WORK TASK: Pull every line with the word "Церковь" out of the entries below.

RECORDS SHOWN:
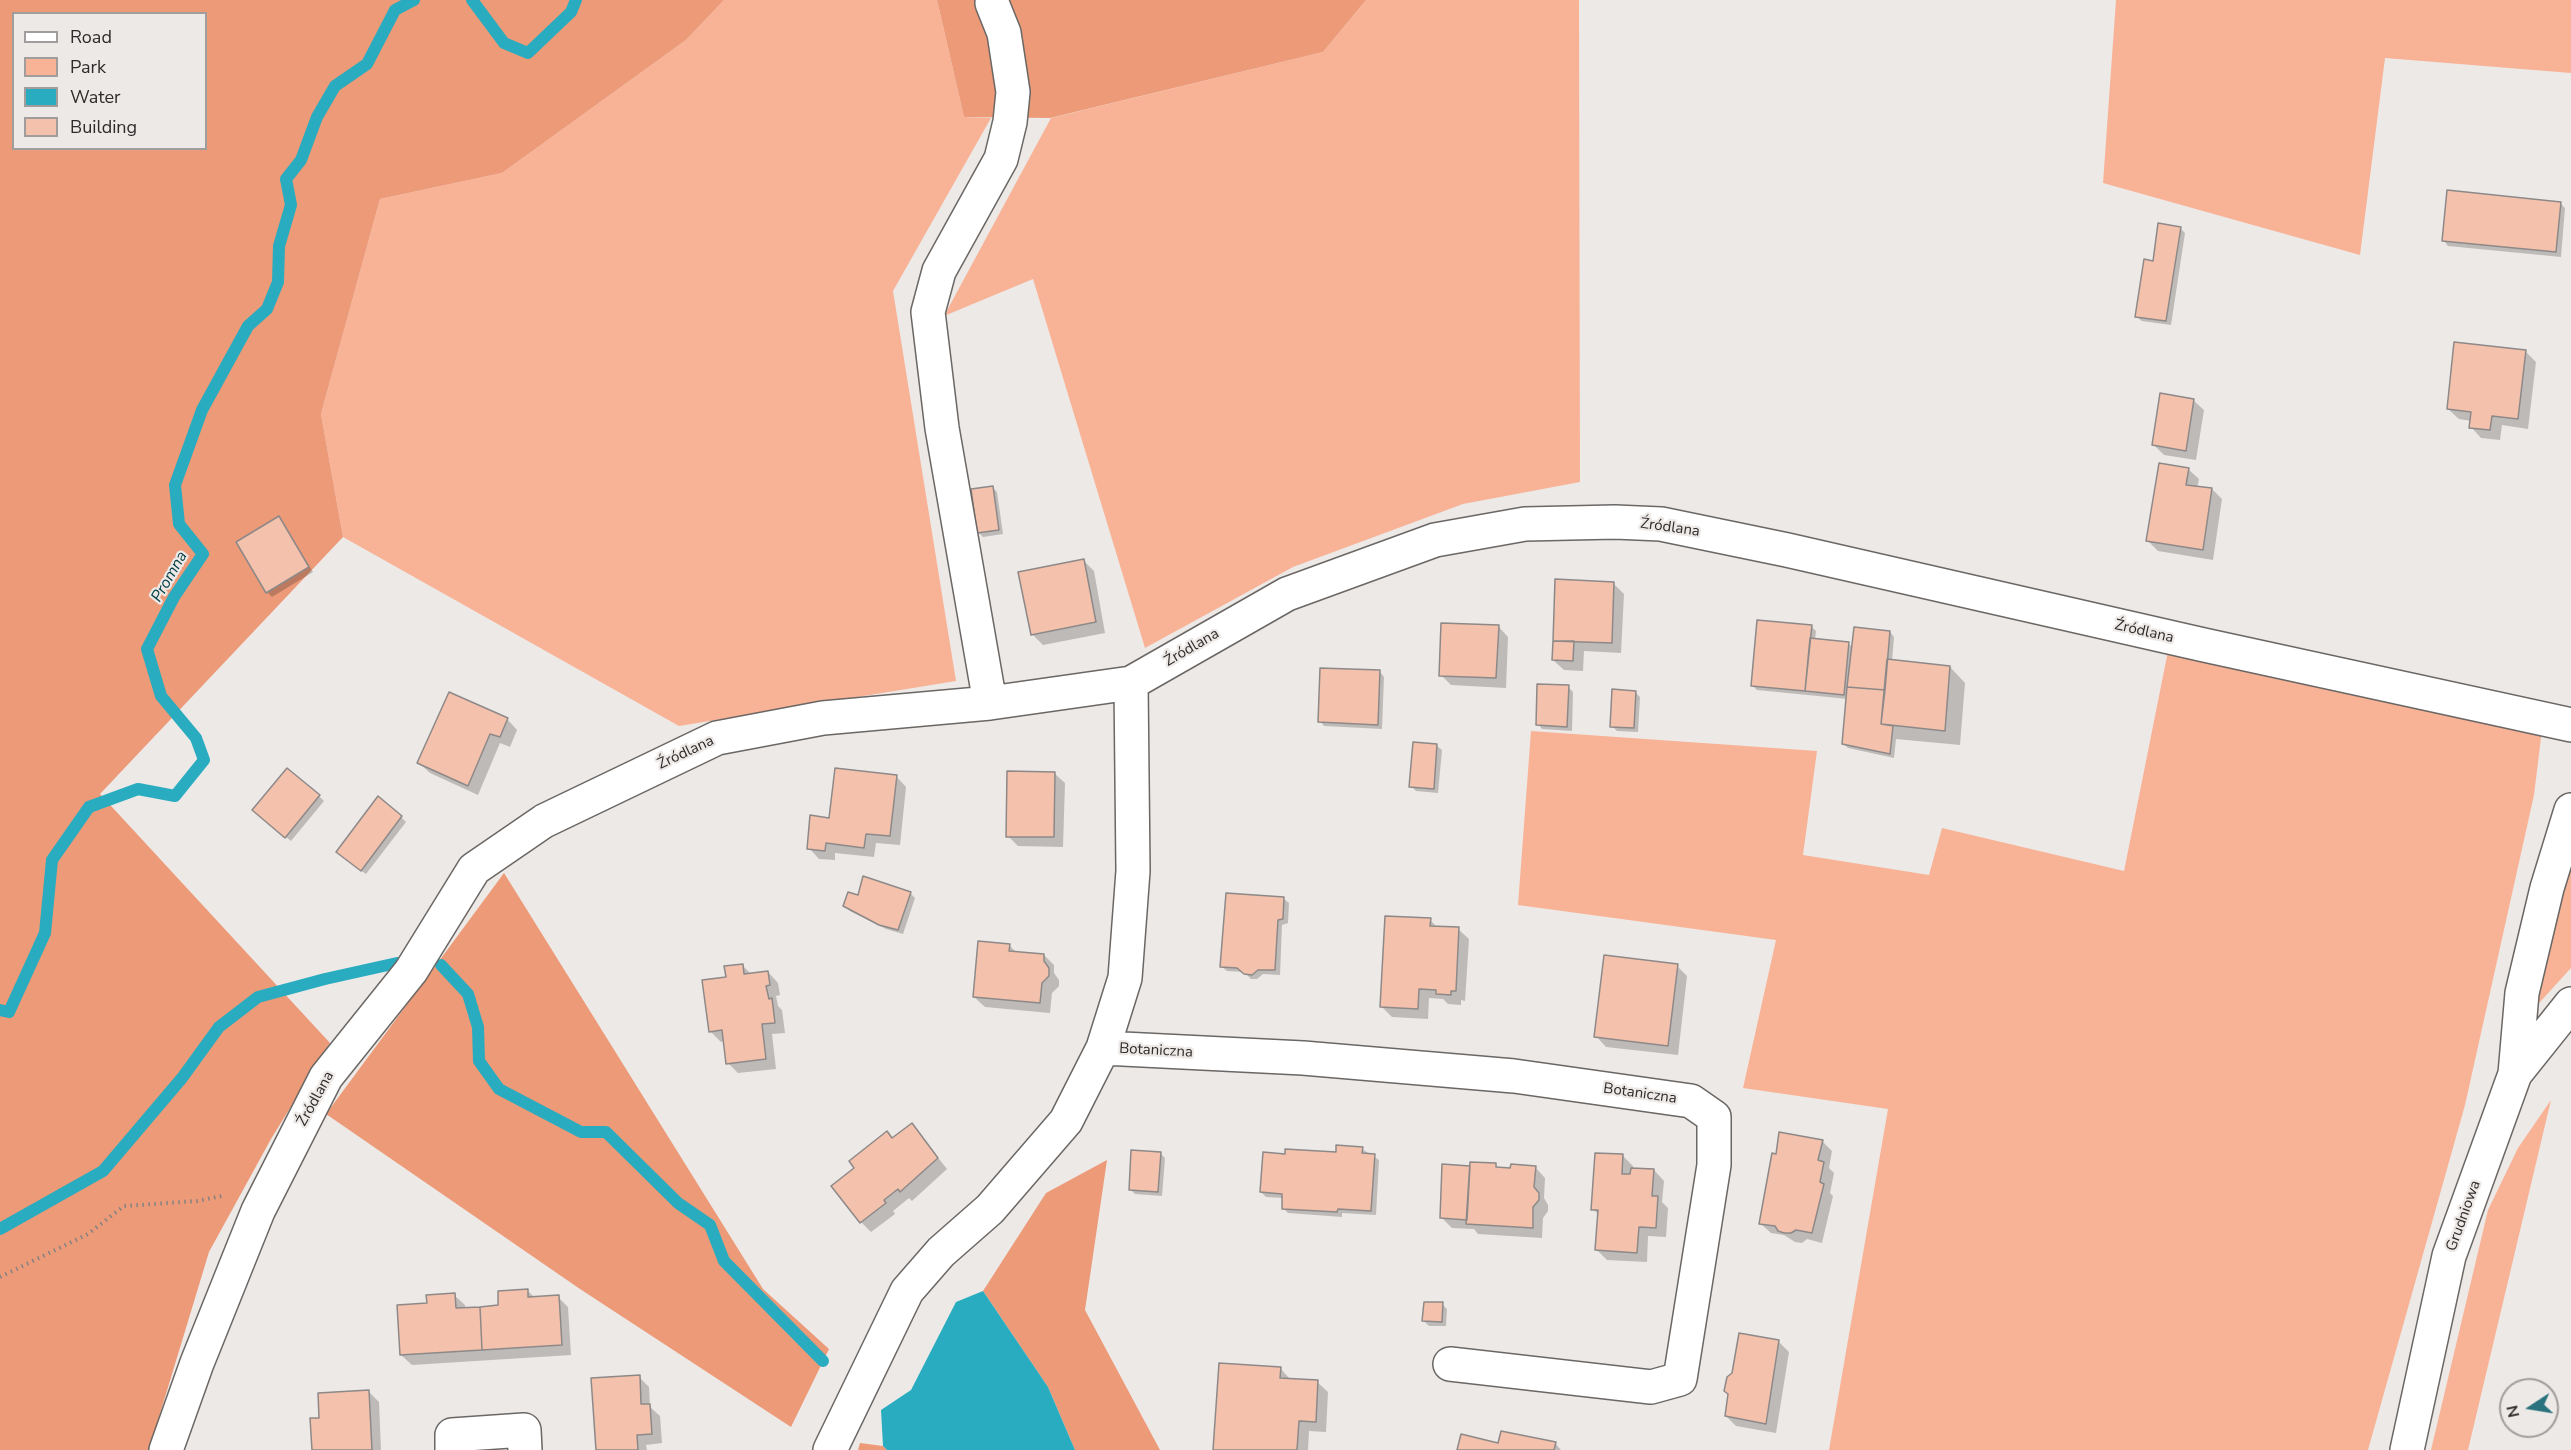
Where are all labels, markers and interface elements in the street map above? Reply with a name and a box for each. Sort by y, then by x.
legend [12,12,207,150]
text: Road [70,25,112,49]
text: Park [70,55,106,79]
text: Water [70,85,121,109]
text: Building [70,115,137,139]
street label: Źródlana [1639,515,1701,541]
water label: Promna [148,548,192,606]
street label: Źródlana [2113,616,2175,648]
street label: Źródlana [1161,625,1223,671]
street label: Źródlana [655,732,717,774]
street label: Botaniczna [1119,1040,1193,1062]
street label: Źródlana [294,1068,338,1130]
street label: Botaniczna [1602,1080,1678,1108]
street label: Grudniowa [2443,1178,2485,1254]
north arrow [2499,1378,2559,1438]
text: N [2501,1403,2525,1419]

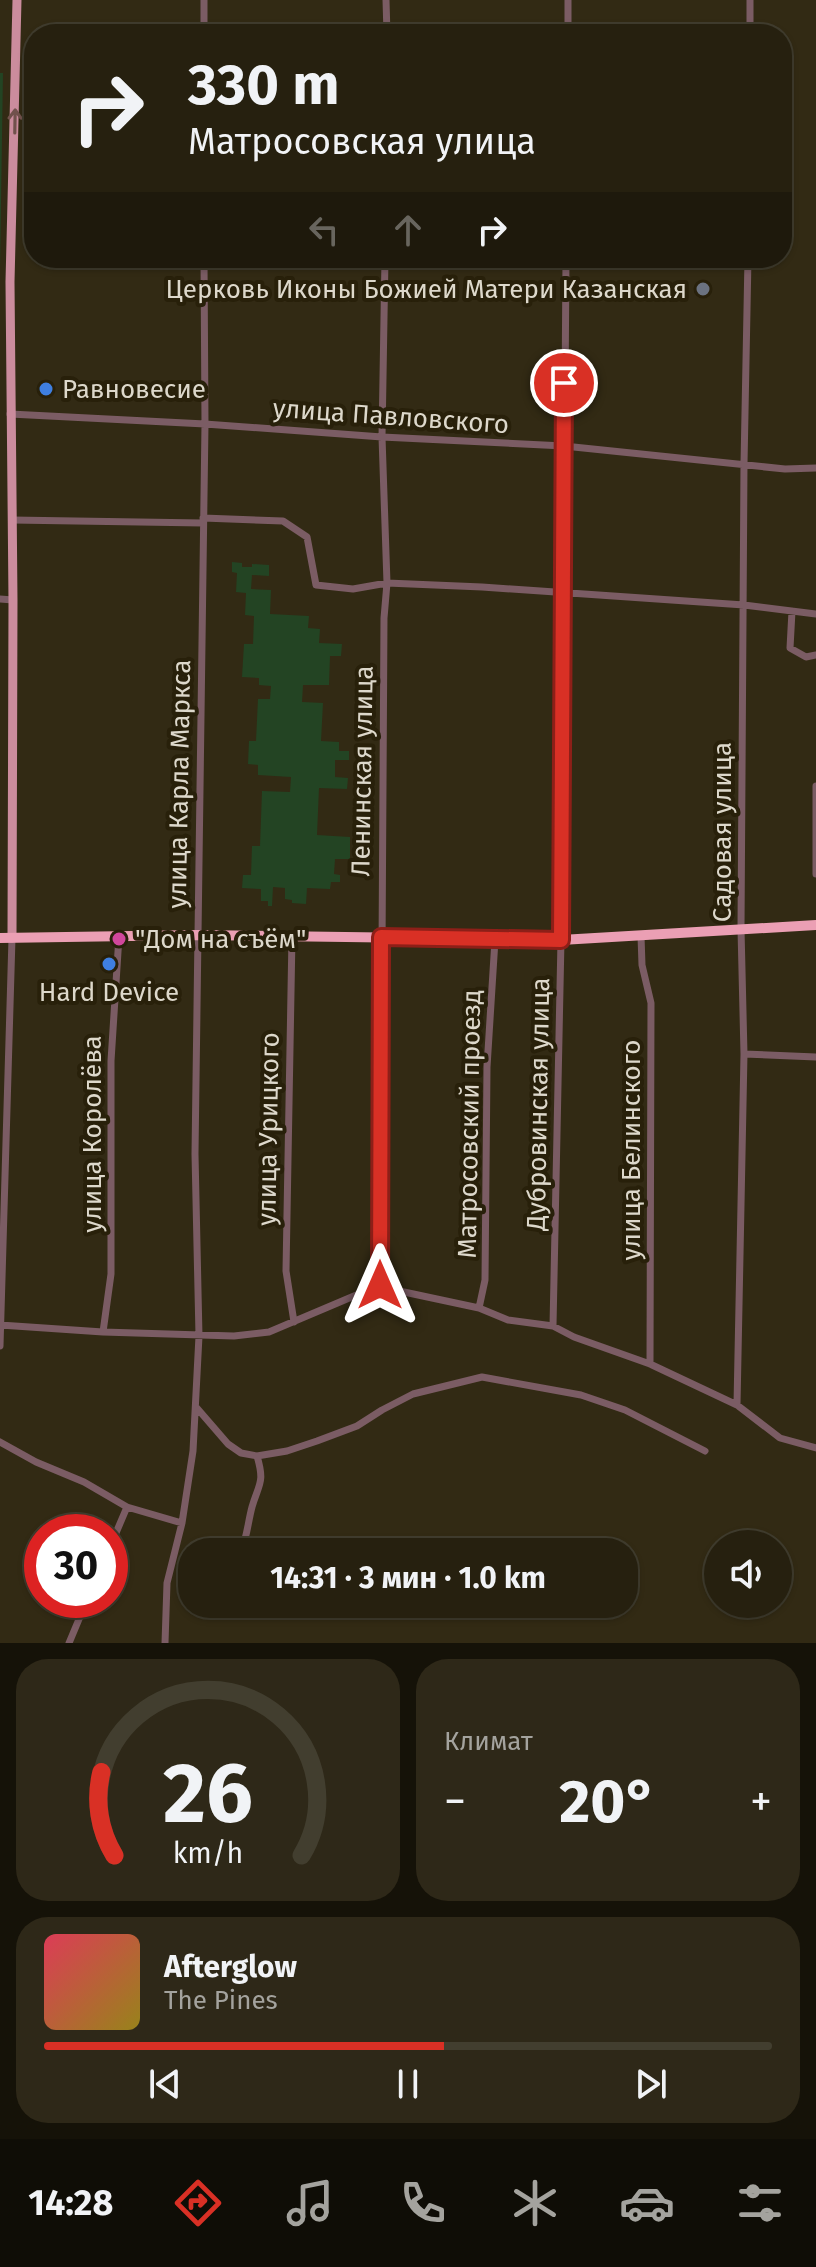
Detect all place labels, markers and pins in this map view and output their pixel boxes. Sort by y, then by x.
place label: Церковь Иконы Божией Матери Казанская [166,274,687,305]
marker: Церковь Иконы Божией Матери Казанская [694,280,712,298]
pin [530,349,598,417]
place label: Равновесие [62,374,206,405]
marker: Равновесие [37,380,55,398]
place label: "Дом на съём" [135,924,306,955]
marker: "Дом на съём" [110,930,128,948]
marker: Hard Device [100,955,118,973]
place label: Hard Device [39,977,179,1008]

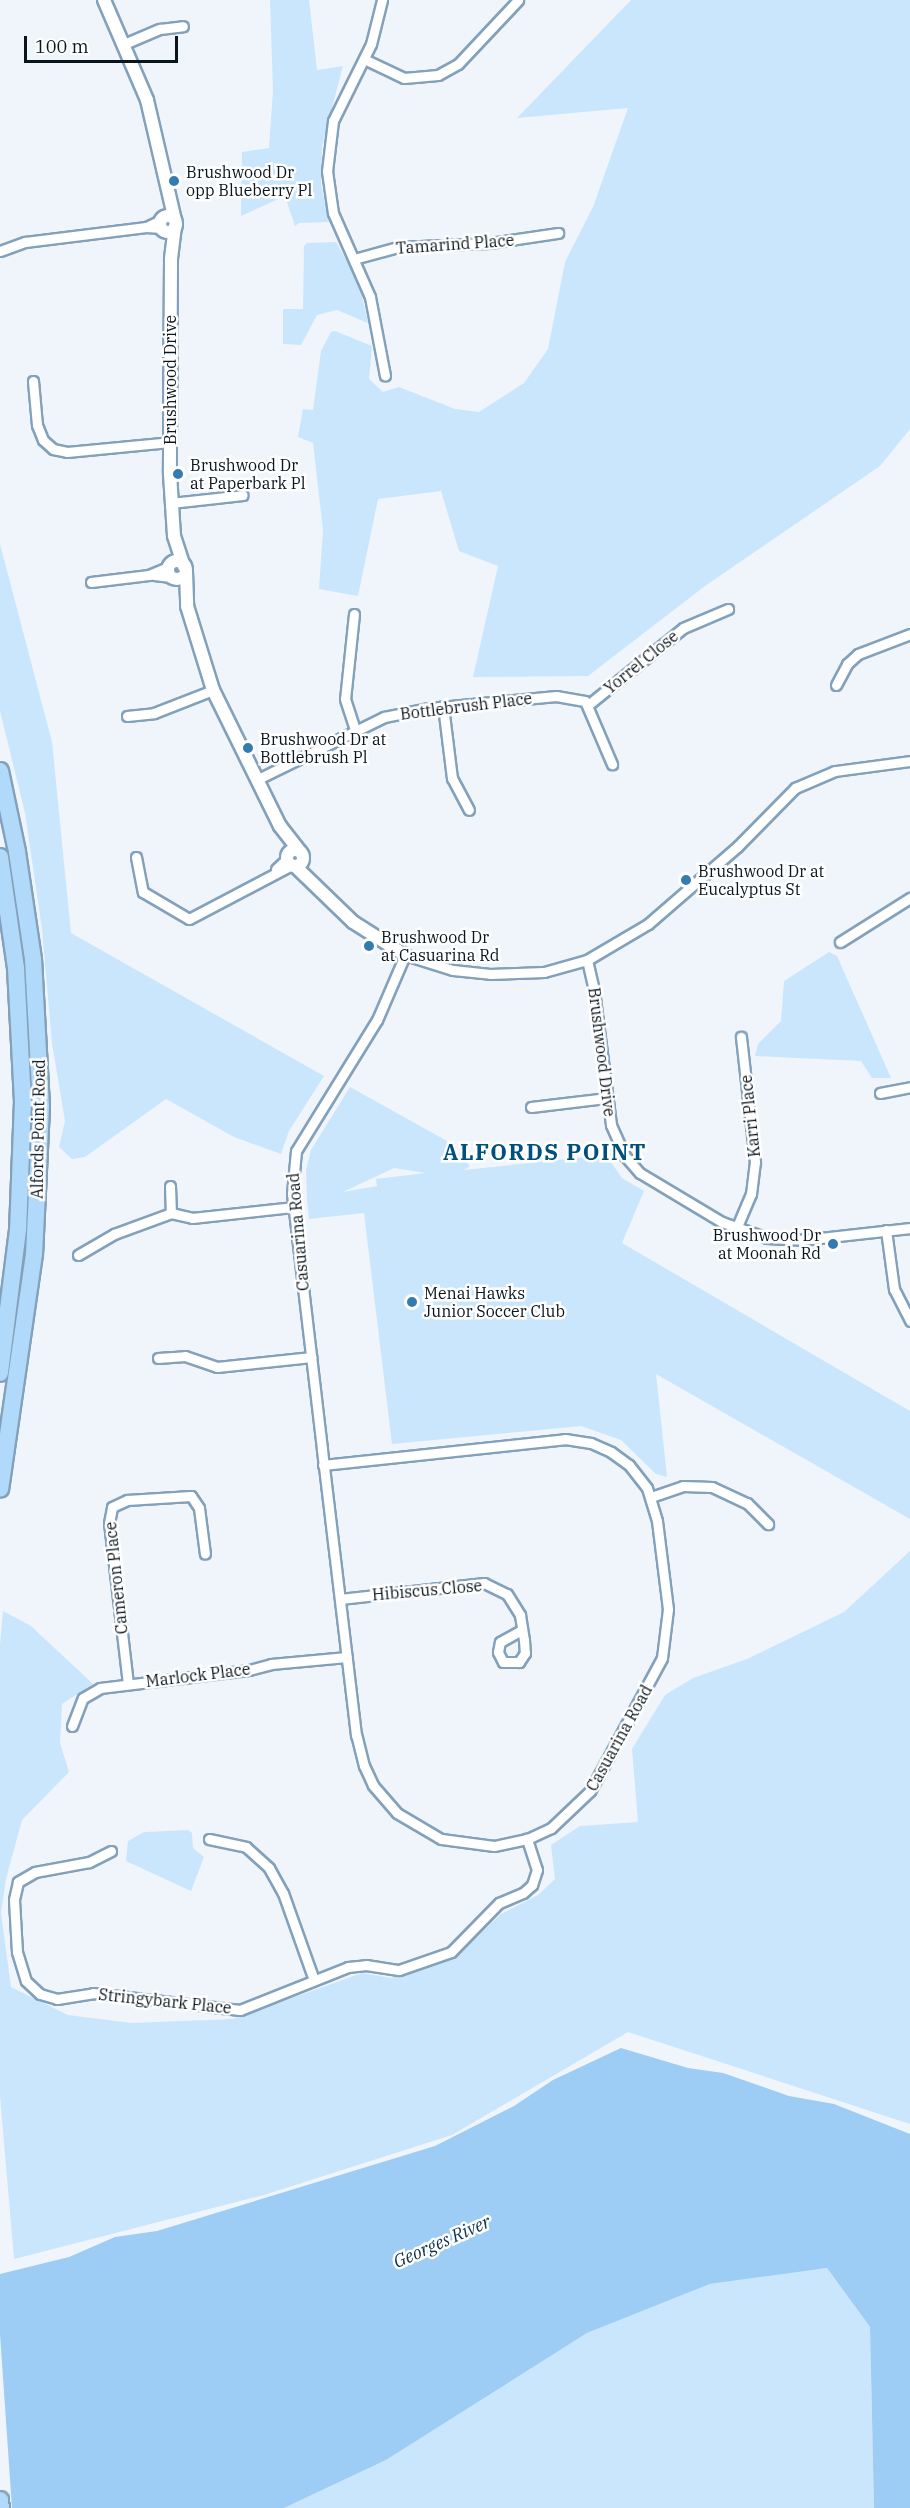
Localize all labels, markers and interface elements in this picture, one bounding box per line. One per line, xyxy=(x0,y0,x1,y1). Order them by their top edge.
scale bar xyxy=(27,24,182,62)
text: 100 m xyxy=(35,35,89,58)
place label: Brushwood Dr opp Blueberry Pl xyxy=(186,162,312,200)
marker: Brushwood Dr opp Blueberry Pl xyxy=(167,174,181,188)
street label: Tamarind Place xyxy=(395,230,515,258)
street label: Brushwood Drive xyxy=(160,315,180,445)
place label: Brushwood Dr at Paperbark Pl xyxy=(190,455,305,493)
marker: Brushwood Dr at Paperbark Pl xyxy=(171,467,185,481)
street label: Yorrel Close xyxy=(600,626,682,698)
street label: Bottlebrush Place xyxy=(399,688,533,724)
place label: Brushwood Dr at Bottlebrush Pl xyxy=(260,729,386,767)
marker: Brushwood Dr at Bottlebrush Pl xyxy=(241,741,255,755)
place label: Brushwood Dr at Eucalyptus St xyxy=(698,861,824,899)
marker: Brushwood Dr at Eucalyptus St xyxy=(679,873,693,887)
place label: Brushwood Dr at Casuarina Rd xyxy=(381,927,499,965)
marker: Brushwood Dr at Casuarina Rd xyxy=(362,939,376,953)
street label: Brushwood Drive xyxy=(585,986,619,1118)
street label: Alfords Point Road xyxy=(27,1059,49,1199)
street label: Karri Place xyxy=(736,1074,764,1158)
district label: ALFORDS POINT xyxy=(443,1139,647,1165)
street label: Casuarina Road xyxy=(283,1172,313,1292)
place label: Brushwood Dr at Moonah Rd xyxy=(713,1225,821,1263)
marker: Brushwood Dr at Moonah Rd xyxy=(826,1237,840,1251)
place label: Menai Hawks Junior Soccer Club xyxy=(424,1283,565,1321)
marker: Menai Hawks Junior Soccer Club xyxy=(405,1295,419,1309)
street label: Cameron Place xyxy=(101,1521,131,1635)
street label: Hibiscus Close xyxy=(371,1576,483,1604)
street label: Marlock Place xyxy=(145,1659,251,1691)
street label: Casuarina Road xyxy=(582,1682,656,1794)
street label: Stringybark Place xyxy=(98,1984,232,2018)
water label: Georges River xyxy=(390,2211,494,2273)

TASK RESULT:
place label: Церковь Иконы Божией Матери Казанская [166,274,687,305]
marker: Церковь Иконы Божией Матери Казанская [694,280,712,298]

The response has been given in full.